→ **Problem set**
1/ In the kernel mailing list excerpt, what is page->dma_pinned_count unioned with?
2/ Duplicate the kernel mailing list excerpt word for word from "On 07/03/2018 10:48" to "to the dma_pinned_count.".

→ **Passage shown**
Content starts

Content-Language: en-US
Content-Transfer-Encoding: 7bit
Sender: linux-kernel-owner@vger.kernel.org
Precedence: bulk
List-ID: <linux-kernel.vger.kernel.org>
X-Mailing-List: linux-kernel@vger.kernel.org

On 07/03/2018 10:48 AM, Christopher Lameter wrote:
> On Tue, 3 Jul 2018, John Hubbard wrote:
> 
>> The page->_refcount field is used normally, in addition to the dma_pinned_count.
>> But the problem is that, unless the caller knows what kind of page it is,
>> the page->dma_pinned_count cannot be looked at, because it is unioned with
>> page->lru.prev.  page->dma_pinned_flags, at least starting at bit 1, are
>> safe to look at due to pointer alignment, but now you cannot atomically
>> count...
>>
>> So this seems unsolvable without having the caller specify that it knows the
>> page type, and that it is therefore safe to decrement page->dma_pinned_count.
>> I was hoping I'd found a way, but clearly I haven't. :)
> 
> Try to find some way to indicate that the page is pinned by using some of
> the existing page flags? There is already an MLOCK flag. Maybe some
> creativity with that can lead to something (but then the MLOCKed pages are
> on the unevictable LRU....). cgroups used to have something called struct
> page_ext. Oh its there in linux/mm/page_ext.c.
> 

Yes, that would provide just a touch more cabability: we could both read and
write a dma-pinned page(_ext) flag safely, instead of only being able to just 
read.  I'm doubt that that's enough additional information, though. The general
problem of allowing random put_page() calls to decrement the dma-pinned count (see
Jan's diagram at the beginning of this thread) cannot be solved by anything less
than some sort of "who (or which special type of caller, at least) owns this page"
approach, as far as I can see. The put_user_pages() provides arguably the simplest 
version of that kind of solution.

Also, even just using a single bit from page extensions would cost some extra memory, 
because for example on 64-bit systems many configurations do not need the additional 
flags that page_ext.h provides, so they return "false" from the page_ext_operations.need() 
callback. Changing get_user_pages to require page extensions would lead to
*every* configuration requiring page extensions, so 64-bit users would lose some memory
for sure. On the other hand, it avoids the "take page off of the LRU" complexity that 
I've got here. But again, I don't think a single flag, or even a count, would actually 
solve the problem.

Content ends

→ **Input data**
Content starts

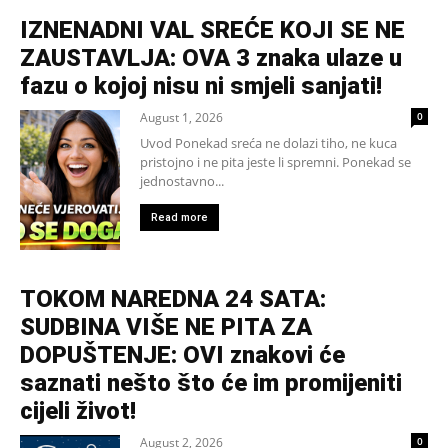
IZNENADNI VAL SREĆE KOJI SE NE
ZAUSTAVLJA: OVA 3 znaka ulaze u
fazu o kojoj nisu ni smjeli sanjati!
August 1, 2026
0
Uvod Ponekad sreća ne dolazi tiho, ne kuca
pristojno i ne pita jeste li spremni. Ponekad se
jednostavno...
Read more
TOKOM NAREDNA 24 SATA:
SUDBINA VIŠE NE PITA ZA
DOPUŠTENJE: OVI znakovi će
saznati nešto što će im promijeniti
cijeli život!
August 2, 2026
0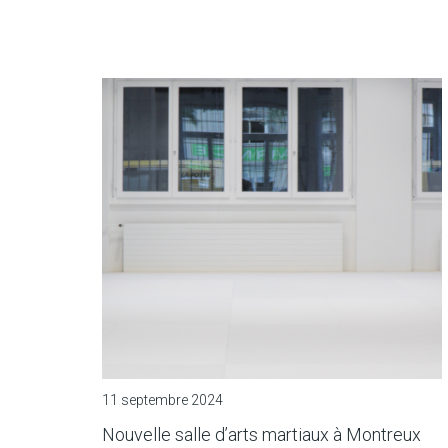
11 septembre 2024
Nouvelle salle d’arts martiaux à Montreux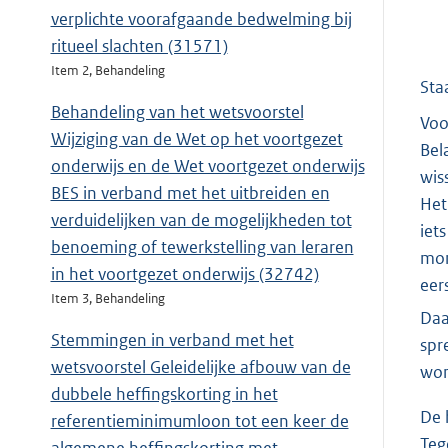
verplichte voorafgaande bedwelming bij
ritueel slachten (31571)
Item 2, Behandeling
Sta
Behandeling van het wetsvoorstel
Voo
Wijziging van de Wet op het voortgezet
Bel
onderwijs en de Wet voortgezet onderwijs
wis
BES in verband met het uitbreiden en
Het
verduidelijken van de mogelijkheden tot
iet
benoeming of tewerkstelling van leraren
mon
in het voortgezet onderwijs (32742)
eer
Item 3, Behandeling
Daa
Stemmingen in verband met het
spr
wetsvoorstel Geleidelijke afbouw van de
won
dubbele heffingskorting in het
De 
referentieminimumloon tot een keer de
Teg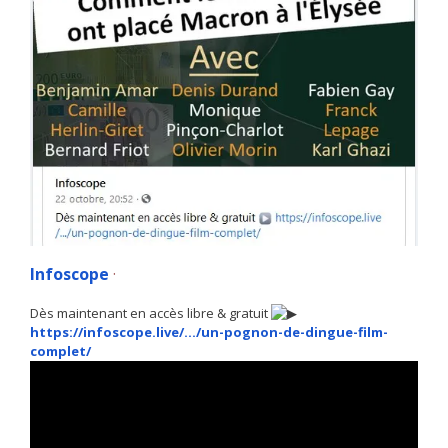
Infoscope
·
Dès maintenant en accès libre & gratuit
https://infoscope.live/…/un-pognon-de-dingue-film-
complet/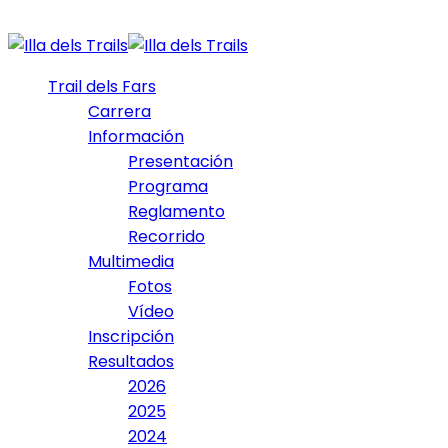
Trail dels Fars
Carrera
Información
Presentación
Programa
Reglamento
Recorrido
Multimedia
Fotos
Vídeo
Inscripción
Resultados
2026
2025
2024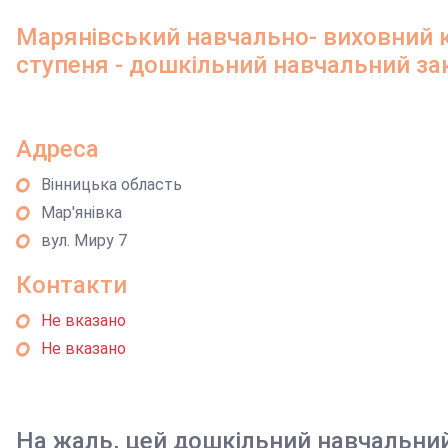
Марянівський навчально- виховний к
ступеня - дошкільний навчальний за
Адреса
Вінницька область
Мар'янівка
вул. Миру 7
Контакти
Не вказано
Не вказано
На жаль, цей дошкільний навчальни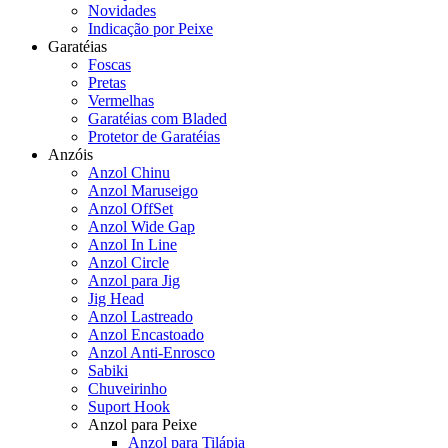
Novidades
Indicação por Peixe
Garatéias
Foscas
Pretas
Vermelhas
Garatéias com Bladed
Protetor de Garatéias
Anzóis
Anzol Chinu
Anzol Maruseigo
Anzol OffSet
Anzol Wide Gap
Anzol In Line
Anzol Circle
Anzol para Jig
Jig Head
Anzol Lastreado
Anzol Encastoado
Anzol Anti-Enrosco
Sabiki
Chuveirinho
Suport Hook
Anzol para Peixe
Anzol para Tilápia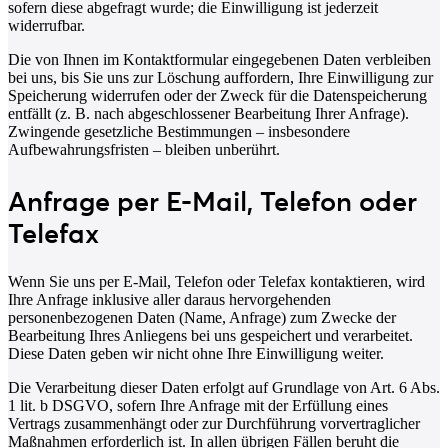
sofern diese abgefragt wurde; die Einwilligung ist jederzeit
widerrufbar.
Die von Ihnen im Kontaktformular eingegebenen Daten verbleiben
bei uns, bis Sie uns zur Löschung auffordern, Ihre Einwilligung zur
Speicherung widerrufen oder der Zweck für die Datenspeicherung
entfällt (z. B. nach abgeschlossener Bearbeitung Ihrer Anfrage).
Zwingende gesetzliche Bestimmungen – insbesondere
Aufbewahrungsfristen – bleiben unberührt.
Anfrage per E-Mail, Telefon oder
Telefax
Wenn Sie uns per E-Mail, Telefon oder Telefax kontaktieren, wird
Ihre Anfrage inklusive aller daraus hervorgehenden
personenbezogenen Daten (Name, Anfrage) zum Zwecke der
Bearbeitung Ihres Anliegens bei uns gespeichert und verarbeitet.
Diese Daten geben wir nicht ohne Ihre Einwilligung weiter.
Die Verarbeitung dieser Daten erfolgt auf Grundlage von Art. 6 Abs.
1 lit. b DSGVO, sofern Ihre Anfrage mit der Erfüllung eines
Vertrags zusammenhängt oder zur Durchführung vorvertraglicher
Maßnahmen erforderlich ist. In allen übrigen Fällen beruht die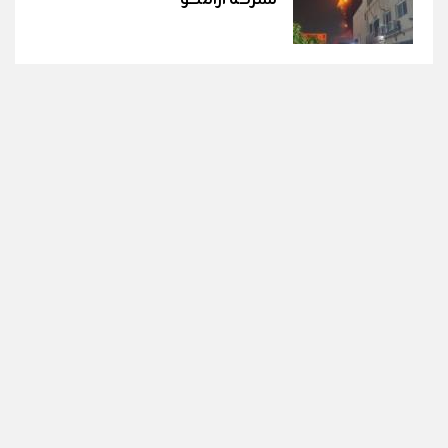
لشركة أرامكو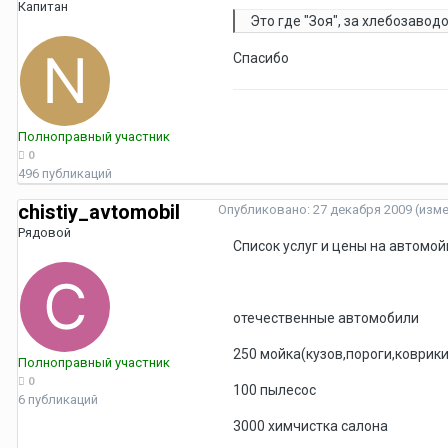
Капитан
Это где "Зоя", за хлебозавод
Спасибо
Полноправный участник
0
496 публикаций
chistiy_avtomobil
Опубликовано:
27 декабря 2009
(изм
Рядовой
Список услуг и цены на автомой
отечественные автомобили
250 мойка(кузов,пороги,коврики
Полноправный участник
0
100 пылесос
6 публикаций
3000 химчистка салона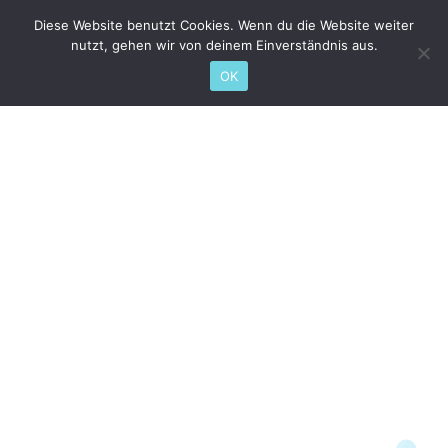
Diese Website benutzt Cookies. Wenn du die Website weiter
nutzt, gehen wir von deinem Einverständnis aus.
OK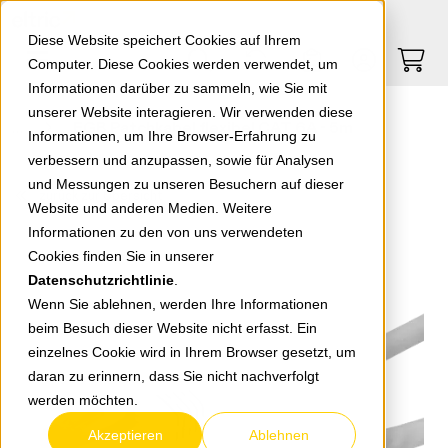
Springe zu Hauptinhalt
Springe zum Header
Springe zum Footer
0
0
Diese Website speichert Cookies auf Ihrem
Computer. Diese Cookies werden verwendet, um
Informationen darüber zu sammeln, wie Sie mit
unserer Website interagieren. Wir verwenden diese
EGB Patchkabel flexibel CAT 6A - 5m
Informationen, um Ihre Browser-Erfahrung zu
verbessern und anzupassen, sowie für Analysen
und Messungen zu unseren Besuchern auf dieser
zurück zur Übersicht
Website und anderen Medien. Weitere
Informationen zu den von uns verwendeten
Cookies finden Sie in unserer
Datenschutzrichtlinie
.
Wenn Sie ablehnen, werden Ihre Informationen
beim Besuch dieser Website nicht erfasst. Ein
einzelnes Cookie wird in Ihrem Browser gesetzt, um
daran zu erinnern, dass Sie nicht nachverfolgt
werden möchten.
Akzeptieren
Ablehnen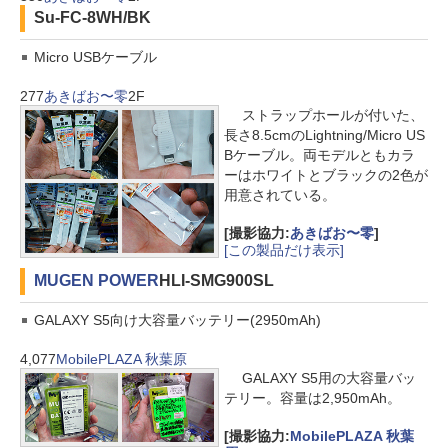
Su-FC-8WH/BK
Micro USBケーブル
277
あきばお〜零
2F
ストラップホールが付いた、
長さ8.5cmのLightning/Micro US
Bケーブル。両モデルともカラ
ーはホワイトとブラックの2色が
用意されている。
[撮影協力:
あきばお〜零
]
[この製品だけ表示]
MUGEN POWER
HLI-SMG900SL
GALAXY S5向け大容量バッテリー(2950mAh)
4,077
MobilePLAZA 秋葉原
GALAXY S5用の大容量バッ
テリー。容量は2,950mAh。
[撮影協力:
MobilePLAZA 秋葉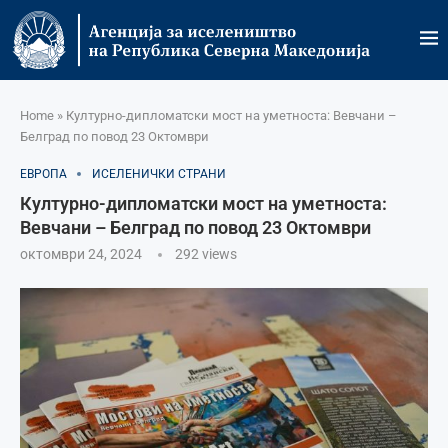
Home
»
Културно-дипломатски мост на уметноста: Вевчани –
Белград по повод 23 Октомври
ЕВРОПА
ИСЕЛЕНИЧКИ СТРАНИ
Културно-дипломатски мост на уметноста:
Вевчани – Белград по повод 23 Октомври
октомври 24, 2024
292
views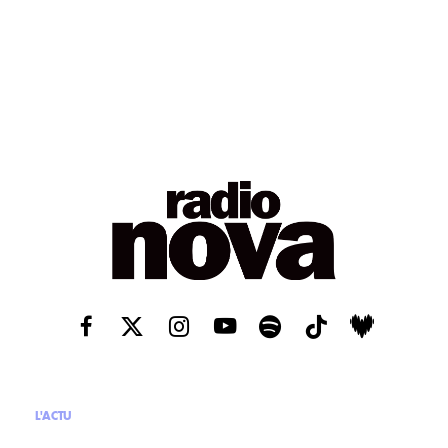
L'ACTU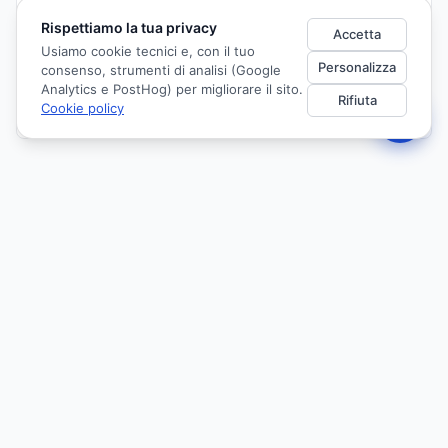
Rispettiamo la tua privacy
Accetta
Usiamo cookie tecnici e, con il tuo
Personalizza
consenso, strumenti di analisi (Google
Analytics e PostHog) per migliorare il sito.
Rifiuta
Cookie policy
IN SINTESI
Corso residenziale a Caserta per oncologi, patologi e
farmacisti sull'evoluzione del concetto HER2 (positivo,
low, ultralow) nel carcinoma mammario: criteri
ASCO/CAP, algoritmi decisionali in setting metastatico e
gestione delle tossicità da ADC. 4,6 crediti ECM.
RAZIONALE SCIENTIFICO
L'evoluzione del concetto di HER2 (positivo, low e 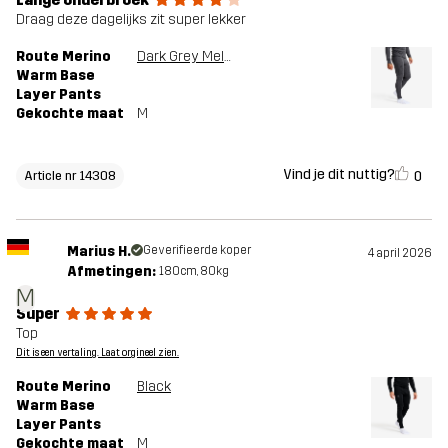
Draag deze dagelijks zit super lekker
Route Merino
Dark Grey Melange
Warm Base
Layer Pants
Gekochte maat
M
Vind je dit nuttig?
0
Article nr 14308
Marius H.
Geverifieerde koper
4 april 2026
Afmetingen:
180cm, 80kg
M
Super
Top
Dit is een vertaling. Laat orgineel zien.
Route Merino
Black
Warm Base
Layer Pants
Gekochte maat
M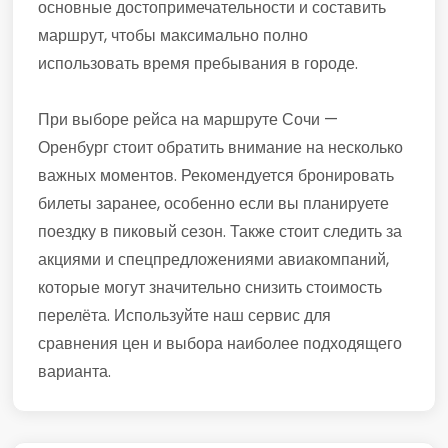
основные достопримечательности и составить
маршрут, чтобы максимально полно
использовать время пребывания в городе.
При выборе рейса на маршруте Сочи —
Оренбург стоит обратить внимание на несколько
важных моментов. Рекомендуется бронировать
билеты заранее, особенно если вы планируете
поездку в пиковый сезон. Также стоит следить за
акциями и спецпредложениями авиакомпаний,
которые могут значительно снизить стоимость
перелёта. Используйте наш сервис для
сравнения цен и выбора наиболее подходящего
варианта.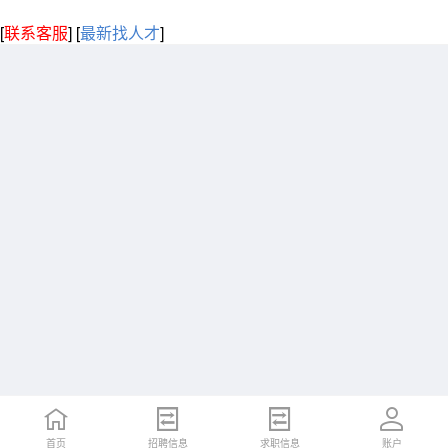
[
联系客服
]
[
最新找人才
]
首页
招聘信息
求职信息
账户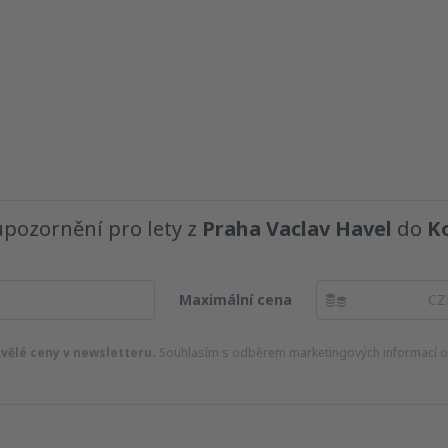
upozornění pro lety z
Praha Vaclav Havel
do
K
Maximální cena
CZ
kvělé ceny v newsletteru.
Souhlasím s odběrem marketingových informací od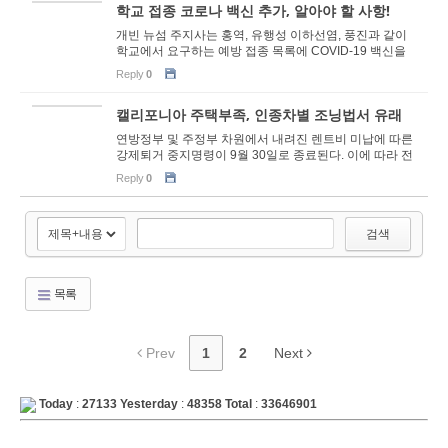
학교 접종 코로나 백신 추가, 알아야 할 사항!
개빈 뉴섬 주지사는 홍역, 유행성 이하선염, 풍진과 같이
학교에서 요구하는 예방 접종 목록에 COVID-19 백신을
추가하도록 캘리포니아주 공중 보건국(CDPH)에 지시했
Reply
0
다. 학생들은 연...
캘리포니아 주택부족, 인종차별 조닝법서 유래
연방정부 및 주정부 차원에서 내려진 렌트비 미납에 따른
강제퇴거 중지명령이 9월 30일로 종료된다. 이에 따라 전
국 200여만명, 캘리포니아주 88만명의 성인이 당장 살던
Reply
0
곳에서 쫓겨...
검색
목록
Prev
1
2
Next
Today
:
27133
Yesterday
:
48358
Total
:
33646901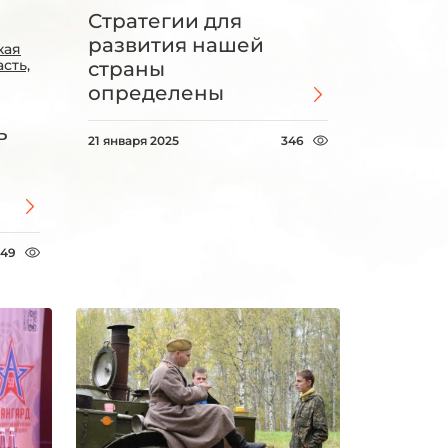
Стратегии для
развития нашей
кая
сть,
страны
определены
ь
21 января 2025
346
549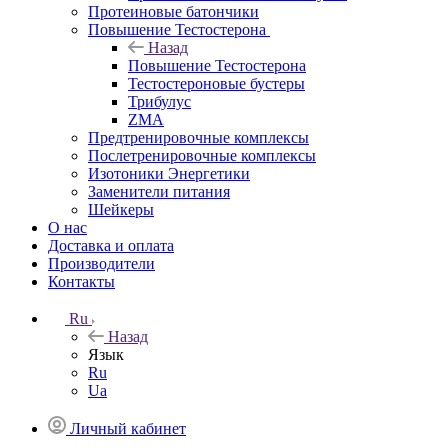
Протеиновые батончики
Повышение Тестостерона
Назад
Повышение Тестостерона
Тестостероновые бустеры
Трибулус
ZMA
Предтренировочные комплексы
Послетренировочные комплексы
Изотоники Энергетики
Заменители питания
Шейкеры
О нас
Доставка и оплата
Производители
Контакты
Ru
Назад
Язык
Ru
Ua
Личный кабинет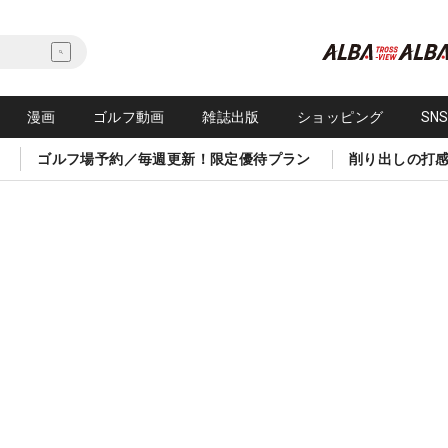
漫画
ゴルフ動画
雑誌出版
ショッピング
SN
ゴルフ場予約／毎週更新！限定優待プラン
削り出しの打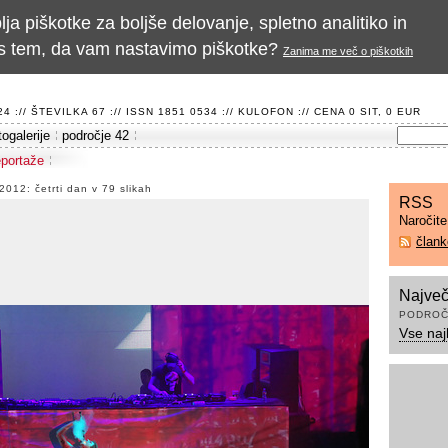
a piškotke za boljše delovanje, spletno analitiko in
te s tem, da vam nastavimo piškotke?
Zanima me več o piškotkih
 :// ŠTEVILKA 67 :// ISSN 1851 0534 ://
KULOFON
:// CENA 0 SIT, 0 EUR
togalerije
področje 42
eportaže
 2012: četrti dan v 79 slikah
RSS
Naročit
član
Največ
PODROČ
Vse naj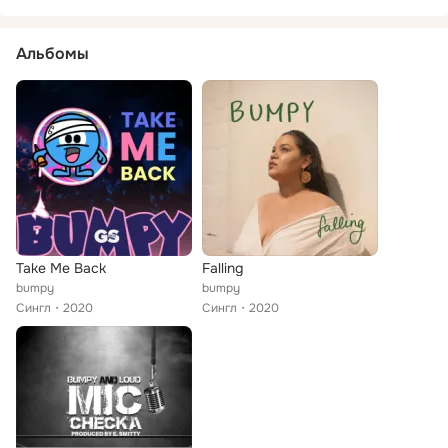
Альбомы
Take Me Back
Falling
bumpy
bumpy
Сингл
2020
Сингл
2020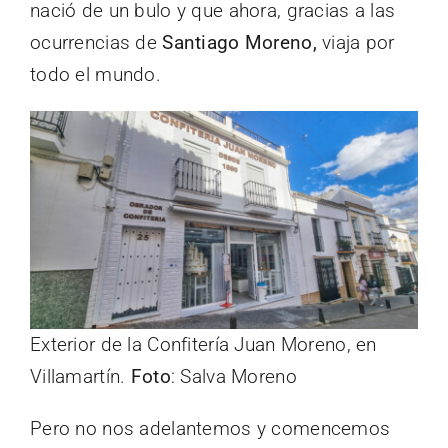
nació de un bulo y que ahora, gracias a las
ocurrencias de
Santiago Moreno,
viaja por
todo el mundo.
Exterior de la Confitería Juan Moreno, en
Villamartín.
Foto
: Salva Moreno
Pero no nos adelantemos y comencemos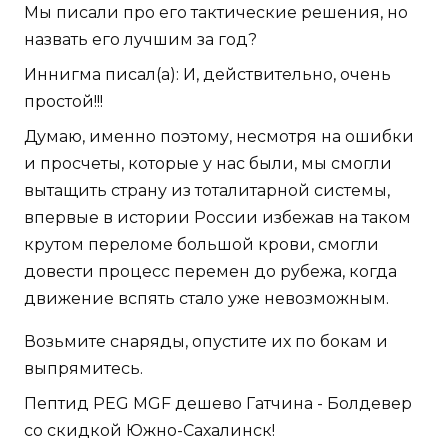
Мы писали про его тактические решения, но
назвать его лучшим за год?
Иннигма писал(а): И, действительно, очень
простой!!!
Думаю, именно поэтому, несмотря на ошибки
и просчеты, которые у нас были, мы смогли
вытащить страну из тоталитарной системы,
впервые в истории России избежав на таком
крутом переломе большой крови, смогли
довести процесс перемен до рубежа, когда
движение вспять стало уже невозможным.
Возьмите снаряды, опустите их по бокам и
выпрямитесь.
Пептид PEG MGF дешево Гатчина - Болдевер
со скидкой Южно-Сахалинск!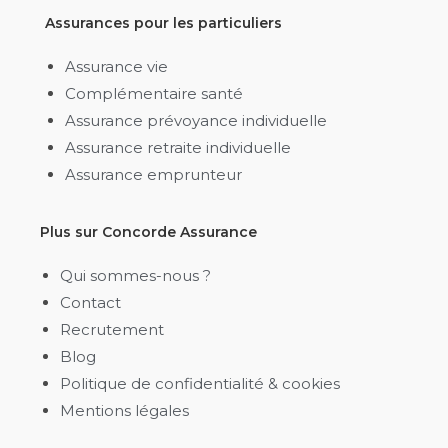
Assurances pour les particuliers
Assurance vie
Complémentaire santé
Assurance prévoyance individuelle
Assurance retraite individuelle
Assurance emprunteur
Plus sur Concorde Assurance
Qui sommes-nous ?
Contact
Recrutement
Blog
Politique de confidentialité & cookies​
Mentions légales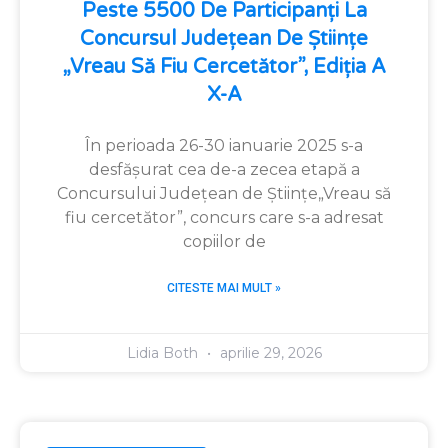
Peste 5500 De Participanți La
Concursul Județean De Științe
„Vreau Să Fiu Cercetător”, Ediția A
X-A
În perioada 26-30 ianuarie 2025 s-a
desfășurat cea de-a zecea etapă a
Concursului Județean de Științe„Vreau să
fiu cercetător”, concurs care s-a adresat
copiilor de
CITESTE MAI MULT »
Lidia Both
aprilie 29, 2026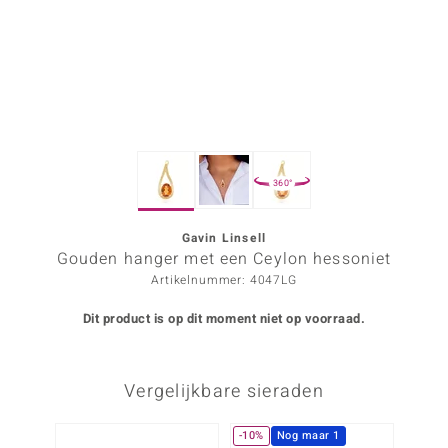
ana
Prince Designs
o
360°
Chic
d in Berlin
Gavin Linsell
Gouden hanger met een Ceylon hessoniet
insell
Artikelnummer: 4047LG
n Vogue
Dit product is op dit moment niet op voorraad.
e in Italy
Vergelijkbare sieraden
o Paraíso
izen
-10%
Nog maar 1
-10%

Content ends

→ **Solutions to the exercise**
1/ page->lru.prev

2/
On 07/03/2018 10:48 AM, Christopher Lameter wrote:
> On Tue, 3 Jul 2018, John Hubbard wrote:
> 
>> The page->_refcount field is used normally, in addition to the dma_pinned_count.